START Dataset records

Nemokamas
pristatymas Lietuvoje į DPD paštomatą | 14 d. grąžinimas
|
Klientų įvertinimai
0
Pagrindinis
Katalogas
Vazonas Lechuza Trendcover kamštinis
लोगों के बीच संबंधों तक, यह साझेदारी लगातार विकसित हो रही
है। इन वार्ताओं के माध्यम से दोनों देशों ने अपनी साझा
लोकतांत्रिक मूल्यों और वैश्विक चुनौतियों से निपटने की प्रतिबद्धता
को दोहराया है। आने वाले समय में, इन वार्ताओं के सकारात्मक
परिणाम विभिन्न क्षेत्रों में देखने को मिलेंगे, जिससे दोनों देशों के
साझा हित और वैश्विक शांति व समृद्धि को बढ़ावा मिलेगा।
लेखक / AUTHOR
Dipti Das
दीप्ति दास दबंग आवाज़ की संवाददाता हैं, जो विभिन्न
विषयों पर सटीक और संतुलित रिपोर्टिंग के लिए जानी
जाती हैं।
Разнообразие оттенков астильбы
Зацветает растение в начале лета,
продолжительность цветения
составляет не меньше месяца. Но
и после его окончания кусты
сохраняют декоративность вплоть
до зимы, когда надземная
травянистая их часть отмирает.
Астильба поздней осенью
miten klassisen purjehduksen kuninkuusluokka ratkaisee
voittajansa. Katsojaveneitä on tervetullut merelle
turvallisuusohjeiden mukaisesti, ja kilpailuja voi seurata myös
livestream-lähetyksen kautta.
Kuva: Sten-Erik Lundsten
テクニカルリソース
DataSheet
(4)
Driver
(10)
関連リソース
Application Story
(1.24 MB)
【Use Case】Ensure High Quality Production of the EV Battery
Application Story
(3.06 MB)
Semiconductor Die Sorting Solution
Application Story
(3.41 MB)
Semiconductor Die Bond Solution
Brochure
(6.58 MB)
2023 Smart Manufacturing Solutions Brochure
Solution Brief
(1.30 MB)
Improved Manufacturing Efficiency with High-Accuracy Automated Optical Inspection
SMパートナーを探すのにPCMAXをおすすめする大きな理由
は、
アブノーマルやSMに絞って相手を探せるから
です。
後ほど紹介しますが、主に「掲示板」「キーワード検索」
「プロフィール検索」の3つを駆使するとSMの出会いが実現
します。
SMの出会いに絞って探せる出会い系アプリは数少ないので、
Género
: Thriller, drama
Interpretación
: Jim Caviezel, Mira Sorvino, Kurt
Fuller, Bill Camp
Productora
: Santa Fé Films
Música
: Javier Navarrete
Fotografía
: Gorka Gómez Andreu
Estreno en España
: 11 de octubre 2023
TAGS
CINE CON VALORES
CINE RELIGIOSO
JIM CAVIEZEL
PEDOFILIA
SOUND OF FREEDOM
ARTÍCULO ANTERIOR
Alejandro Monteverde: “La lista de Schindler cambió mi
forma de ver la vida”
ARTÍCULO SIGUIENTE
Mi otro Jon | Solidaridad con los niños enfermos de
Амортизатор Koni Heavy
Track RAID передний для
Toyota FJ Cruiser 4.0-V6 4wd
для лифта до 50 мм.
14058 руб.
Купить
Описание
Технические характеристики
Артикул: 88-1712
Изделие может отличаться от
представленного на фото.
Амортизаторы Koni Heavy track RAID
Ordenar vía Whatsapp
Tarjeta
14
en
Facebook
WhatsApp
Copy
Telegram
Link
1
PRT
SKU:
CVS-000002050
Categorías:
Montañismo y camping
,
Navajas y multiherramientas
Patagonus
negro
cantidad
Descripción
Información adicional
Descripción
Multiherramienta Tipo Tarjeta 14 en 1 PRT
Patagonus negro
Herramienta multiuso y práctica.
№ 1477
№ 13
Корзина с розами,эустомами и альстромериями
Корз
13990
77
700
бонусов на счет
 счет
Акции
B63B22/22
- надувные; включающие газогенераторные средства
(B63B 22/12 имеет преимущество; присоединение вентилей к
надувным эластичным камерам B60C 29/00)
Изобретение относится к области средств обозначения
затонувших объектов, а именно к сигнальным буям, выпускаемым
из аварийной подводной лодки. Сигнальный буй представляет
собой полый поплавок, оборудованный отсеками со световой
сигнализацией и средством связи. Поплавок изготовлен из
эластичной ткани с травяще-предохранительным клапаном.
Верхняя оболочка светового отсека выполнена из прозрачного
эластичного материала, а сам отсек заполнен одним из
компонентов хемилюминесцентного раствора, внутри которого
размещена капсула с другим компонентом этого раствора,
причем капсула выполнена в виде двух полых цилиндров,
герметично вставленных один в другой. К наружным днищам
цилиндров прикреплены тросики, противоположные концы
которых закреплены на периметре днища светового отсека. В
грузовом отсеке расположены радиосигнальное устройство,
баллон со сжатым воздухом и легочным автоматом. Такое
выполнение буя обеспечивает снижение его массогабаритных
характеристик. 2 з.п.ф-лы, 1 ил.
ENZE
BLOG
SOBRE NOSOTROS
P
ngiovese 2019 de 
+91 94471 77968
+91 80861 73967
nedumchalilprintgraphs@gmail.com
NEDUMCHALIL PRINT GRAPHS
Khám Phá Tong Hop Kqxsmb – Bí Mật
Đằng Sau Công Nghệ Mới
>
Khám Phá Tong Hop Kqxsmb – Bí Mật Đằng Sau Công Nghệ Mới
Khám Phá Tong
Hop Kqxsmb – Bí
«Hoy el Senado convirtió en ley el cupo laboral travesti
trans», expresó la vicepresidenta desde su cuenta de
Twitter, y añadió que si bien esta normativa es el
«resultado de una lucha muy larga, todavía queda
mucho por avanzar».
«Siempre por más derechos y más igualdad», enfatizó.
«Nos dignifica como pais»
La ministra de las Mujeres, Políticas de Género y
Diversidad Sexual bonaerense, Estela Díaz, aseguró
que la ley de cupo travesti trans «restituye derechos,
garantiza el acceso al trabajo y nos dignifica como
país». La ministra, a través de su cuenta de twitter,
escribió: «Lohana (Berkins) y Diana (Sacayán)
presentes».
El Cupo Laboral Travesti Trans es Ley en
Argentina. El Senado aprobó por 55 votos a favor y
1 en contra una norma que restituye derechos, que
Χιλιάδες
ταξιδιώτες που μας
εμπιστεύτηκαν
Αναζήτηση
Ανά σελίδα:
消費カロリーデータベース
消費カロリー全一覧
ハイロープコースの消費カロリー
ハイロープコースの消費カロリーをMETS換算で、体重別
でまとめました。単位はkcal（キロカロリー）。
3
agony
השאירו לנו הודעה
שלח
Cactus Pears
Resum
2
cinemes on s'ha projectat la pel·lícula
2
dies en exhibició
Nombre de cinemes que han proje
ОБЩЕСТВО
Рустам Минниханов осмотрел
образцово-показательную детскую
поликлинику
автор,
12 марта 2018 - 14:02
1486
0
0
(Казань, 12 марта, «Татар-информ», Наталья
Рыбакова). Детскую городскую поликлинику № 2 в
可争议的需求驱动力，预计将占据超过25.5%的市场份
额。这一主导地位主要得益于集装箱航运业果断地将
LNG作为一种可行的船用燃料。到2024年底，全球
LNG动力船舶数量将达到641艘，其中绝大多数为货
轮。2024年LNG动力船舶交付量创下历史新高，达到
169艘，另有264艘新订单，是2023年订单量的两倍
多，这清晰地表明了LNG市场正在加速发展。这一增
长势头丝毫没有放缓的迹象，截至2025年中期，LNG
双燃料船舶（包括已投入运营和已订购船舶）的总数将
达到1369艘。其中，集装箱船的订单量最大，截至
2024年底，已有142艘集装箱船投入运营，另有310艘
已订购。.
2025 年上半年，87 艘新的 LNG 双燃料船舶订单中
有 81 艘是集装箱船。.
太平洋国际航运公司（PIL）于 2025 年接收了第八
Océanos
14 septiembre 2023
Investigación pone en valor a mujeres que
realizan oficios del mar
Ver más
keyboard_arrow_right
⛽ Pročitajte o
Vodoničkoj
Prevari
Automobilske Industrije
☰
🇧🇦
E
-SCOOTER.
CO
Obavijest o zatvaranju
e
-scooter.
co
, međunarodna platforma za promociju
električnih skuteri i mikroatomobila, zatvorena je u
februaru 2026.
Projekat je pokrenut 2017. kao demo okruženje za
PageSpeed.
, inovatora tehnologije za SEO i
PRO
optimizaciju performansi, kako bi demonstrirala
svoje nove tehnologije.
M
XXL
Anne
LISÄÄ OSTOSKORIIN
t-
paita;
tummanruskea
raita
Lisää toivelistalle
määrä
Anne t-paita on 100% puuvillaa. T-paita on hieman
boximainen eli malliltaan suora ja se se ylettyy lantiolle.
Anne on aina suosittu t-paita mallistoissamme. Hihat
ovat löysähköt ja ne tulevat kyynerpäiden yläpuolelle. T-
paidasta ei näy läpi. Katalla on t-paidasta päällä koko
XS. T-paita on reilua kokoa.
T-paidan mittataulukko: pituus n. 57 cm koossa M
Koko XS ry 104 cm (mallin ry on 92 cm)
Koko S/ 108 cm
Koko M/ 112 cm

END Dataset records

■ What the task asks ■
Write out everything from the start of the listing down to the line containing "दीप्ति दास दबंग", changing "Katalogas" to "Prekės" and leaving everything else as it is.

■ Answer to this problem ■
Nemokamas
pristatymas Lietuvoje į DPD paštomatą | 14 d. grąžinimas
|
Klientų įvertinimai
0
Pagrindinis
Prekės
Vazonas Lechuza Trendcover kamštinis
लोगों के बीच संबंधों तक, यह साझेदारी लगातार विकसित हो रही
है। इन वार्ताओं के माध्यम से दोनों देशों ने अपनी साझा
लोकतांत्रिक मूल्यों और वैश्विक चुनौतियों से निपटने की प्रतिबद्धता
को दोहराया है। आने वाले समय में, इन वार्ताओं के सकारात्मक
परिणाम विभिन्न क्षेत्रों में देखने को मिलेंगे, जिससे दोनों देशों के
साझा हित और वैश्विक शांति व समृद्धि को बढ़ावा मिलेगा।
लेखक / AUTHOR
Dipti Das
दीप्ति दास दबंग आवाज़ की संवाददाता हैं, जो विभिन्न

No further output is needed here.